Data extract Block Start

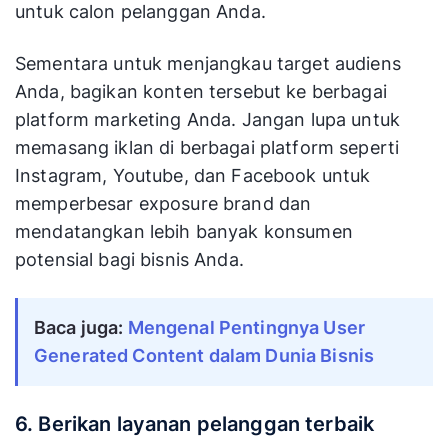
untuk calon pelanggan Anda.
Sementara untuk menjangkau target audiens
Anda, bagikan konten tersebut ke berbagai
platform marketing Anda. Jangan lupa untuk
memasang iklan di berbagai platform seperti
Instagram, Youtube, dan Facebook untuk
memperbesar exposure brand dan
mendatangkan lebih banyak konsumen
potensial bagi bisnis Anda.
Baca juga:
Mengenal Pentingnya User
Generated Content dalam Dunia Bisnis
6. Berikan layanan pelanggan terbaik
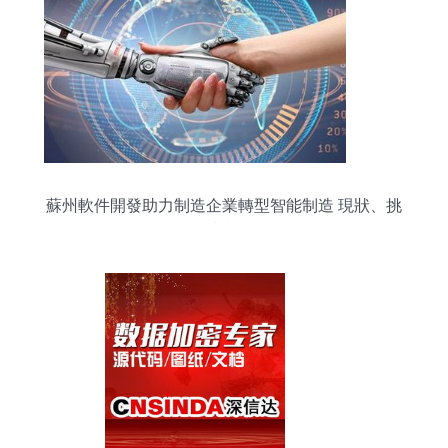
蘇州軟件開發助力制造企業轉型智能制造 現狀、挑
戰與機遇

Data extract Block End

* **Task**
Change every "platform" to "kanal" in the text of the items above, leaving everything else as it is. Reproduce only the text and leave out the pictures.

* **Exercise result**
untuk calon pelanggan Anda.
Sementara untuk menjangkau target audiens
Anda, bagikan konten tersebut ke berbagai
kanal marketing Anda. Jangan lupa untuk
memasang iklan di berbagai kanal seperti
Instagram, Youtube, dan Facebook untuk
memperbesar exposure brand dan
mendatangkan lebih banyak konsumen
potensial bagi bisnis Anda.
Baca juga:
Mengenal Pentingnya User
Generated Content dalam Dunia Bisnis
6. Berikan layanan pelanggan terbaik
蘇州軟件開發助力制造企業轉型智能制造 現狀、挑
戰與機遇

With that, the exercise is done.